--- Task details ---
Only the pictures stay out; every record is to be quoted exactly.

Data shown START

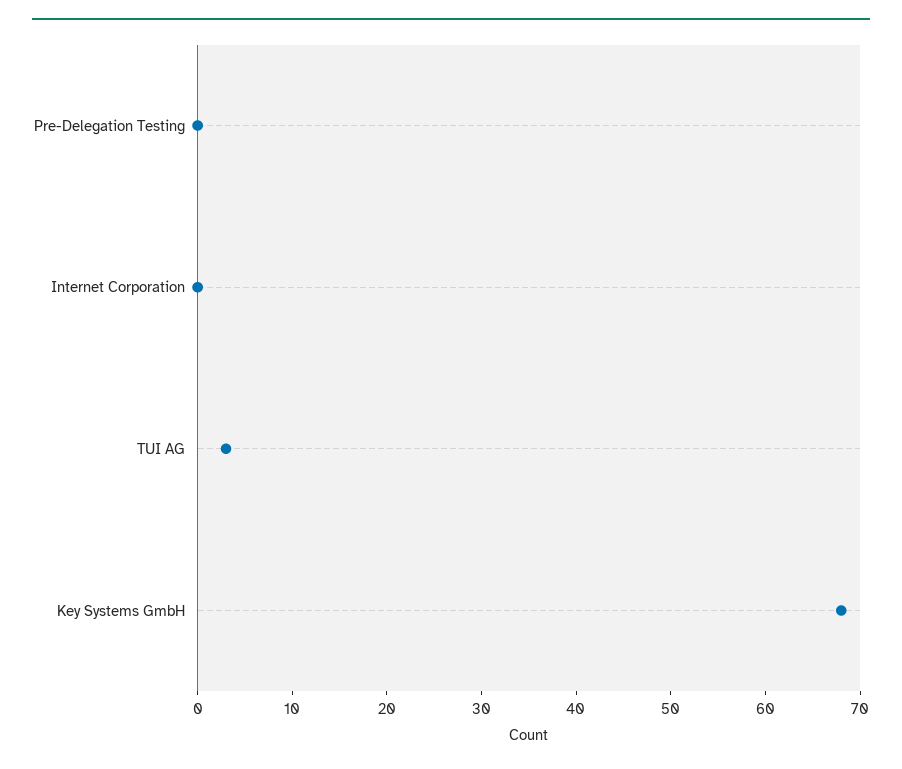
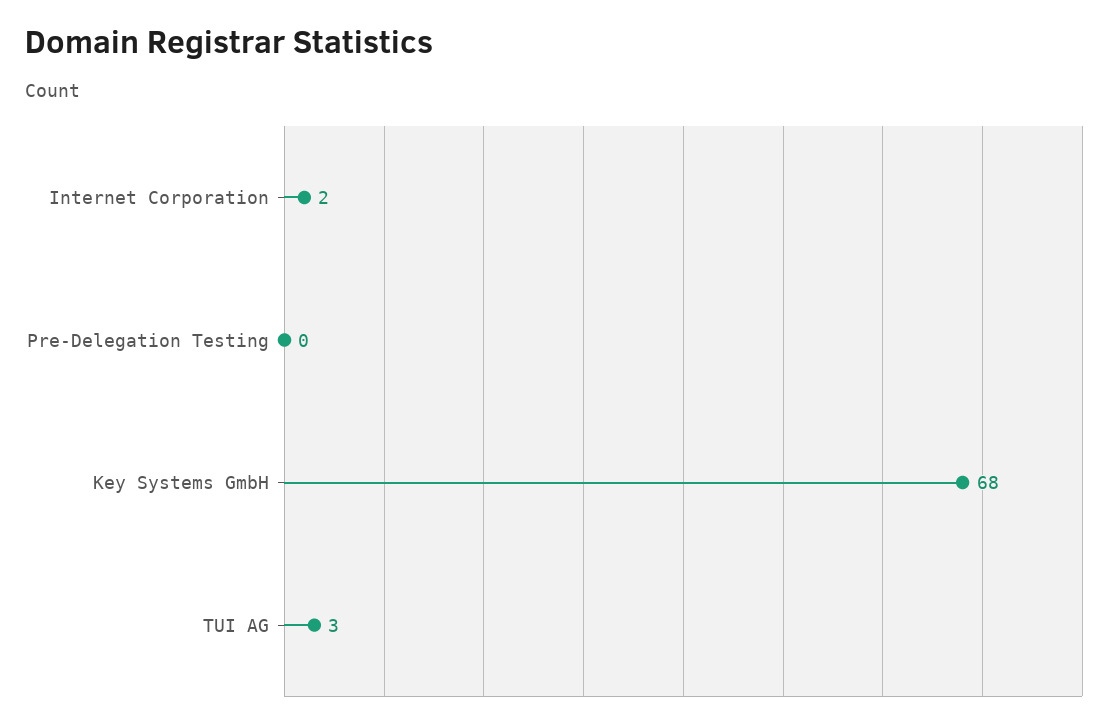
Internet Corporation: 0 -> 2

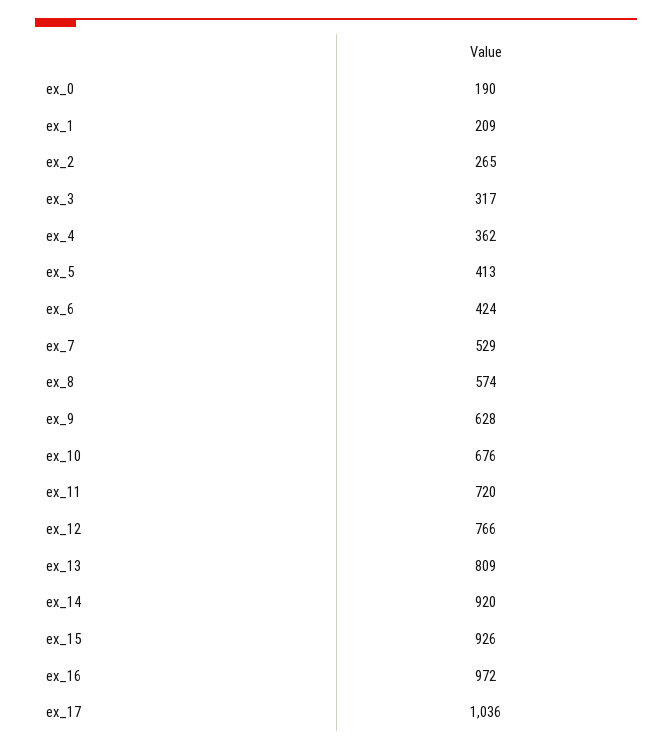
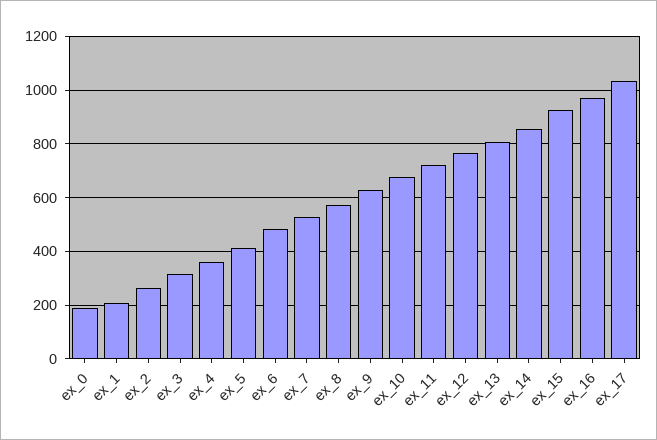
ex_6: 424 -> 475
ex_14: 920 -> 850

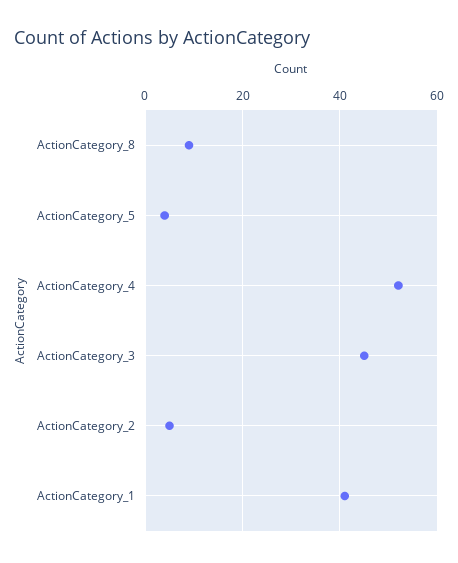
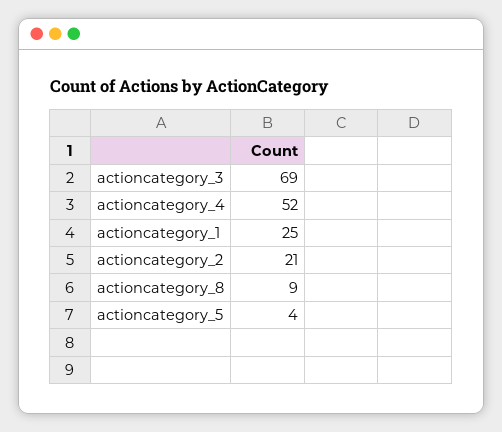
ActionCategory_3: 45 -> 69
ActionCategory_2: 5 -> 21
ActionCategory_1: 40 -> 25

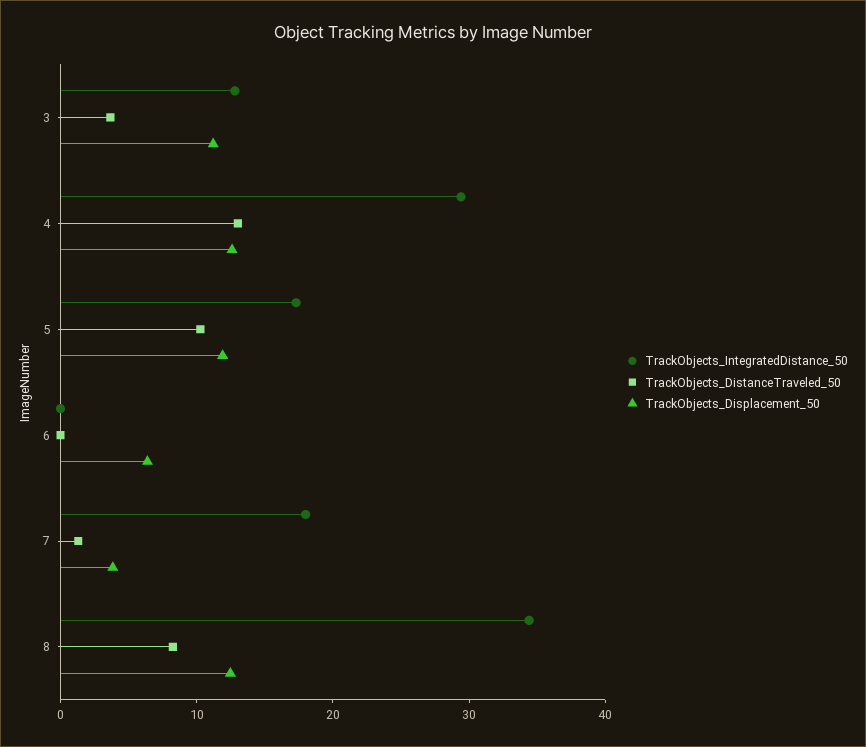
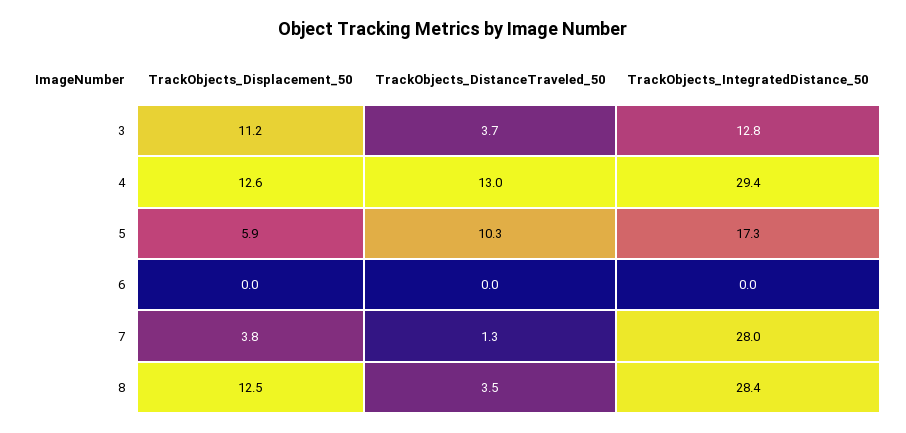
TrackObjects_Displacement_50, 5: 12 -> 5.9
TrackObjects_Displacement_50, 6: 6 -> 0
TrackObjects_IntegratedDistance_50, 7: 18 -> 28
TrackObjects_IntegratedDistance_50, 8: 34 -> 28.4
TrackObjects_DistanceTraveled_50, 8: 8 -> 3.5

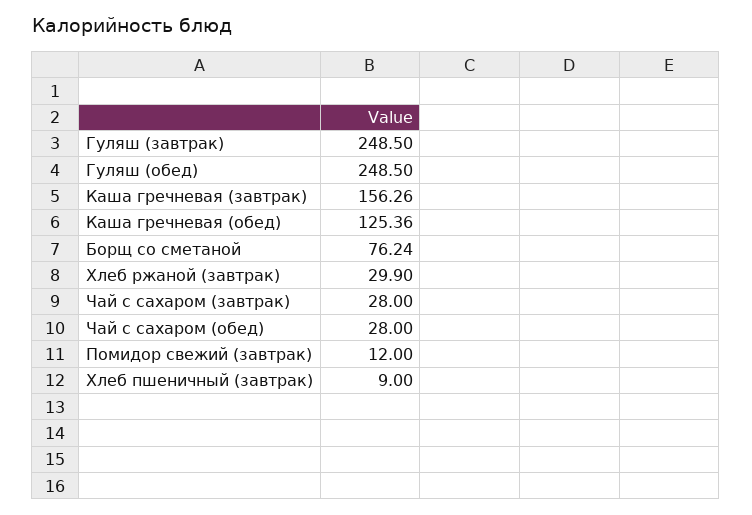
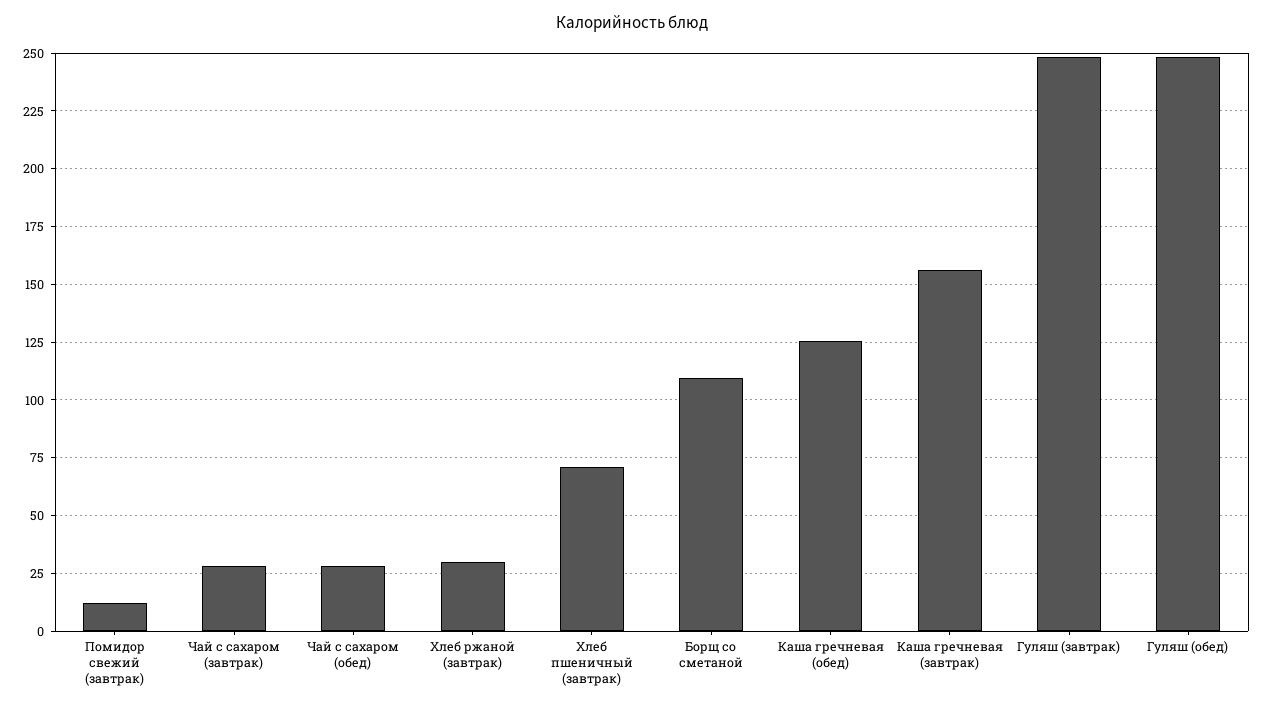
Борщ со сметаной: 76.24 -> 110
Хлеб пшеничный (завтрак): 9 -> 70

Data shown END

--- Answer for the task ---
Internet Corporation: 0 -> 2

ex_6: 424 -> 475
ex_14: 920 -> 850

ActionCategory_3: 45 -> 69
ActionCategory_2: 5 -> 21
ActionCategory_1: 40 -> 25

TrackObjects_Displacement_50, 5: 12 -> 5.9
TrackObjects_Displacement_50, 6: 6 -> 0
TrackObjects_IntegratedDistance_50, 7: 18 -> 28
TrackObjects_IntegratedDistance_50, 8: 34 -> 28.4
TrackObjects_DistanceTraveled_50, 8: 8 -> 3.5

Борщ со сметаной: 76.24 -> 110
Хлеб пшеничный (завтрак): 9 -> 70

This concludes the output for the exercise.